* **Instructions to follow**
Below is a listing; repeat exactly the lines from the one containing "[277,424,397,443] Community ->" to the one containing "(1184, 487) none", both included.

* **Exercise data**
..............................
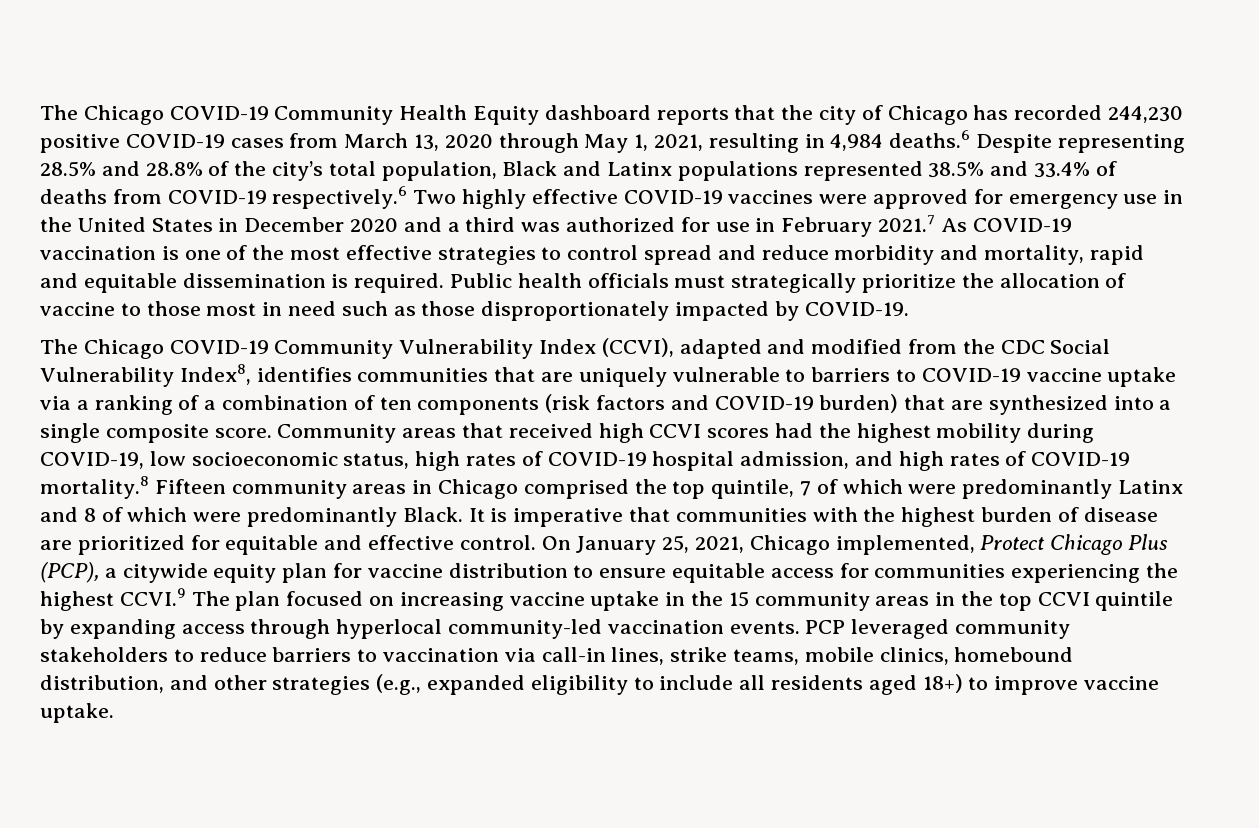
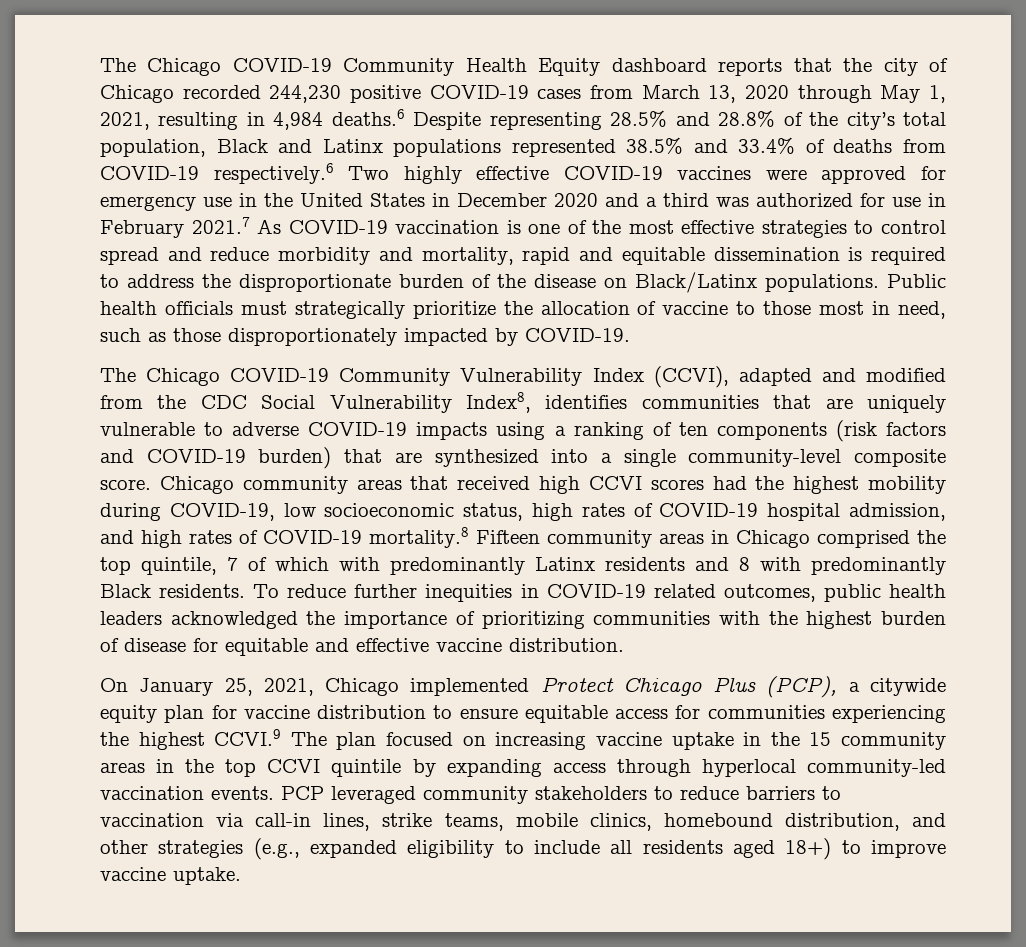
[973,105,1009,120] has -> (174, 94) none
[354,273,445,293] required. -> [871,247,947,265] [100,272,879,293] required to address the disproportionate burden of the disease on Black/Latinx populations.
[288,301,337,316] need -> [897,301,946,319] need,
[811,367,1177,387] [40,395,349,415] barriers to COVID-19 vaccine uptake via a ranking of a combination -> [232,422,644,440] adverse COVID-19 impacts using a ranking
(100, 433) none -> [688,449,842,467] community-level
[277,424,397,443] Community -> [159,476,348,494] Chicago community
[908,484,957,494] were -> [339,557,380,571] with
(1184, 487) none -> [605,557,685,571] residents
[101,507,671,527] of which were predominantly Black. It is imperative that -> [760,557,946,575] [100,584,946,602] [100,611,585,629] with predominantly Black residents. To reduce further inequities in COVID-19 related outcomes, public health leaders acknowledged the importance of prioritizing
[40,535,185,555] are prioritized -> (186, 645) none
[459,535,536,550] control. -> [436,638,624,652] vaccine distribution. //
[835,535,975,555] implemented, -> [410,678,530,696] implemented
..............................
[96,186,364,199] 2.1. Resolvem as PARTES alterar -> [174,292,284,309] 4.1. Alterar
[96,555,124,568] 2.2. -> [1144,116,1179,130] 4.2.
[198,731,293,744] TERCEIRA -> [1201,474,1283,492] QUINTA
..............................
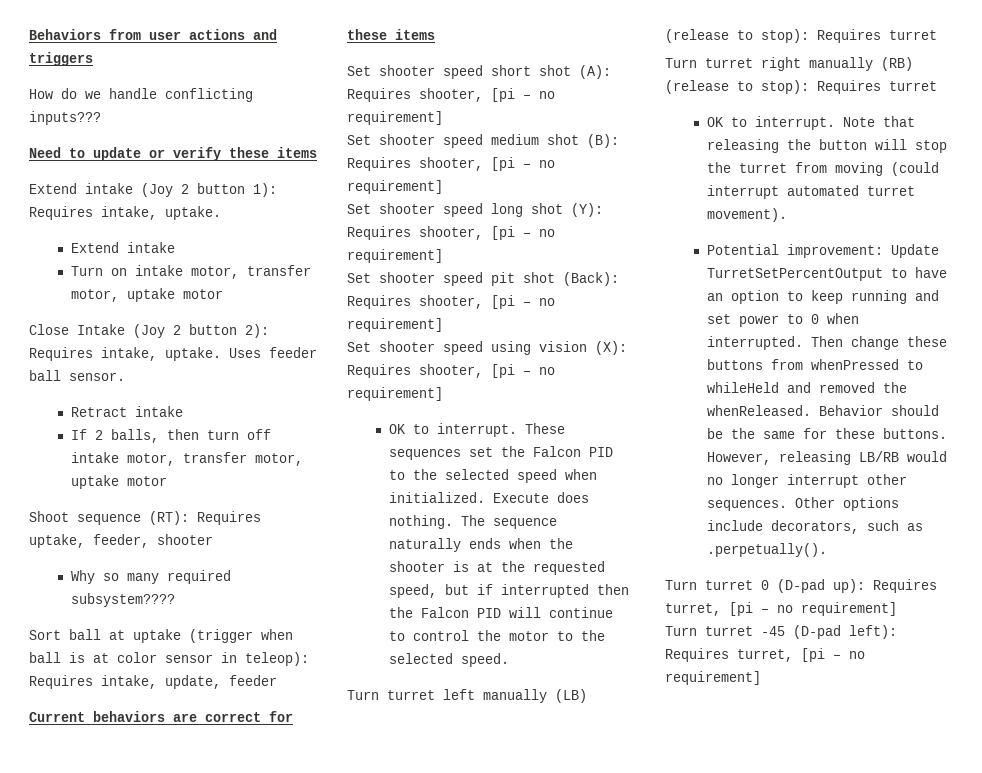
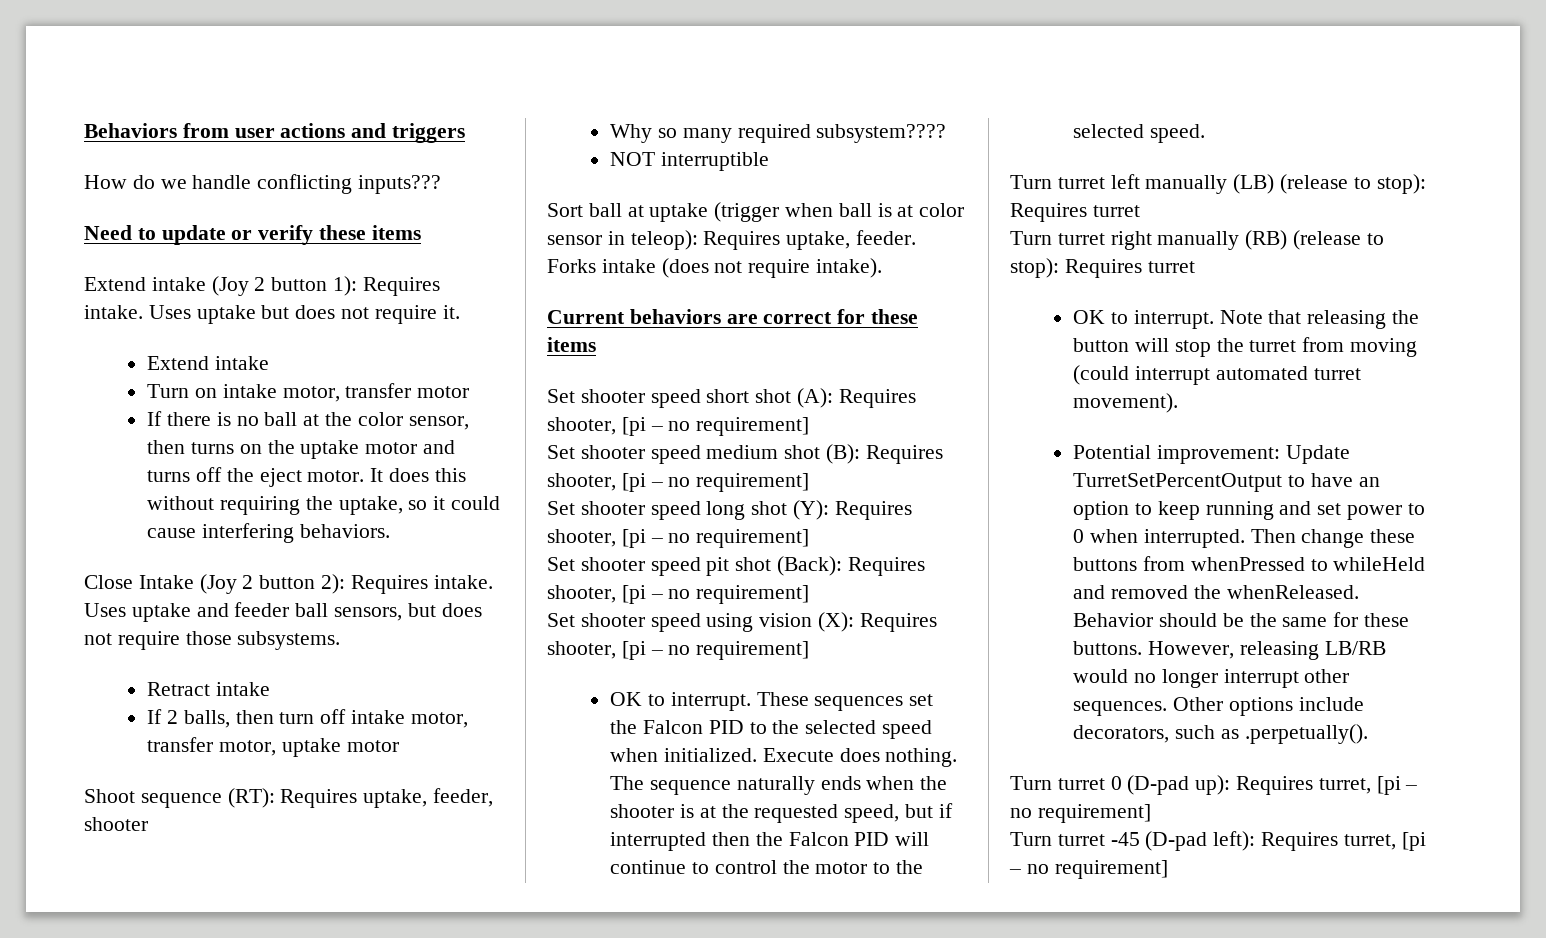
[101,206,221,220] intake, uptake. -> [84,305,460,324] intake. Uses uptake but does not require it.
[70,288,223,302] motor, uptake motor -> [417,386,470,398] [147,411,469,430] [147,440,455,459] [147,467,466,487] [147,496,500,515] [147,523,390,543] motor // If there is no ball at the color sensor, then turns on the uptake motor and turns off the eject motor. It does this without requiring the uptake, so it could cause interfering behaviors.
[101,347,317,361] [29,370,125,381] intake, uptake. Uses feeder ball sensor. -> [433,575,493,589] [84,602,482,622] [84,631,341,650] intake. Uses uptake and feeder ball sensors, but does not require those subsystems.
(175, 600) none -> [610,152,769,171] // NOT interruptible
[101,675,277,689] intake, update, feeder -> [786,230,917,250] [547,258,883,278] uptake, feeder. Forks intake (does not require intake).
..............................
* **Solution**
[277,424,397,443] Community -> [159,476,348,494] Chicago community
[908,484,957,494] were -> [339,557,380,571] with
(1184, 487) none -> [605,557,685,571] residents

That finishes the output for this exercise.